• **What needs to be done**
The result should be an exact copy of the entries below, free of pictures.

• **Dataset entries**
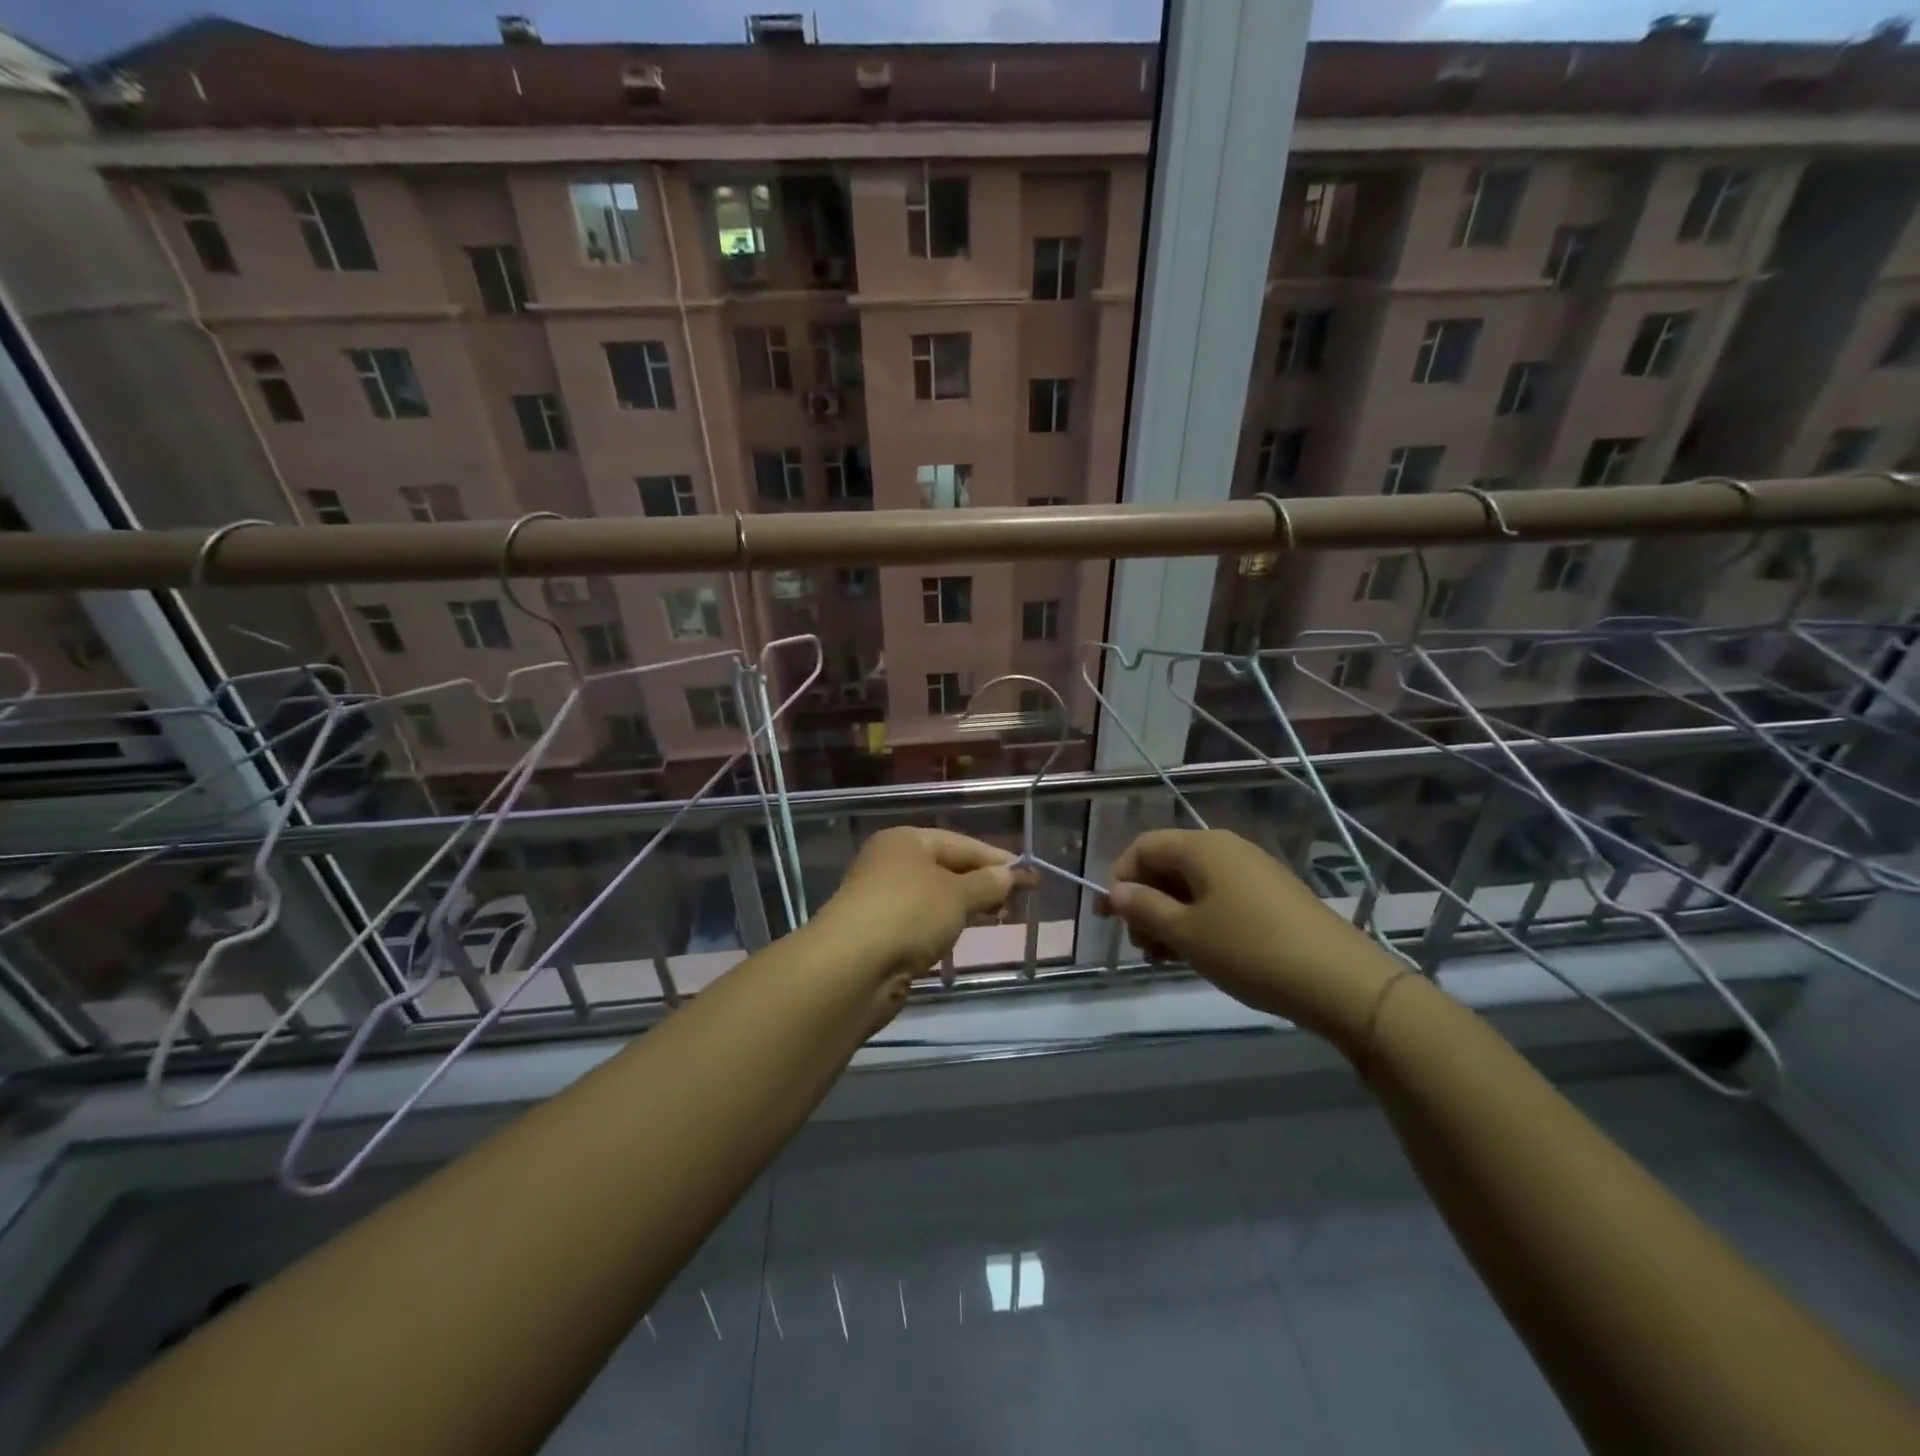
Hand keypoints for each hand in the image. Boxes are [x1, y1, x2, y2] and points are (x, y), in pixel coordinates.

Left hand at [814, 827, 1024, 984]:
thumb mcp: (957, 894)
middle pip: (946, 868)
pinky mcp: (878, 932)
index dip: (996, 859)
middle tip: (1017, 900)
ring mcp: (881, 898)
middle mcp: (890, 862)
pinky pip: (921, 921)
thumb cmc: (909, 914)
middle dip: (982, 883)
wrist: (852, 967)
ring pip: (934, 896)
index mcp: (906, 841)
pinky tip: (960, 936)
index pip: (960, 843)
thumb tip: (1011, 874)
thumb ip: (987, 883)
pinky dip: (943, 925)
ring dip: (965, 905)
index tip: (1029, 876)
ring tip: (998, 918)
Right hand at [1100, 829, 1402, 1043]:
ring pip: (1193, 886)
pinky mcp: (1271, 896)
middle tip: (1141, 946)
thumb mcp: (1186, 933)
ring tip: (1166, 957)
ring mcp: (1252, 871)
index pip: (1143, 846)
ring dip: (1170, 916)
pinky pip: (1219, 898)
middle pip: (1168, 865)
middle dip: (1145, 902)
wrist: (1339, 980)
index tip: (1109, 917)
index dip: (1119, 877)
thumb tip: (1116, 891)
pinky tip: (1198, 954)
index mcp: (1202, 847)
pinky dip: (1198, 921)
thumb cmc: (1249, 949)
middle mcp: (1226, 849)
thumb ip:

• **Solution below**
Hand keypoints for each hand in the image. Boxes are [x1, y1, x2, y2] and points are (x, y), in pixel coordinates.

Left hand at [814, 827, 1024, 984]:
thumb mcp: (957, 894)
middle pip: (946, 868)
pinky mcp: (878, 932)
index dip: (996, 859)
middle tip: (1017, 900)
ring mcp: (881, 898)
middle mcp: (890, 862)
pinky pip: (921, 921)
thumb cmc: (909, 914)
middle dip: (982, 883)
wrist: (852, 967)
ring pip: (934, 896)
index mcp: (906, 841)
pinky tip: (960, 936)
index pip: (960, 843)
thumb tip: (1011, 874)
thumb ip: (987, 883)
pinky dip: (943, 925)
ring dip: (965, 905)
index tip: (1029, 876)
ring tip: (998, 918)
Right hand at [1100, 829, 1402, 1043]:
ring pip: (1193, 886)
pinky mcp: (1271, 896)
middle tip: (1141, 946)
thumb mcp: (1186, 933)
ring tip: (1166, 957)
ring mcp: (1252, 871)
index pip: (1143, 846)
ring dip: (1170, 916)
pinky pip: (1219, 898)
middle pip: (1168, 865)
middle dip: (1145, 902)
wrist: (1339, 980)
index tip: (1109, 917)
index dip: (1119, 877)
thumb tip: (1116, 891)
pinky tip: (1198, 954)
index mcp: (1202, 847)
pinky dip: (1198, 921)
thumb cmc: (1249, 949)
middle mcp: (1226, 849)
thumb ip:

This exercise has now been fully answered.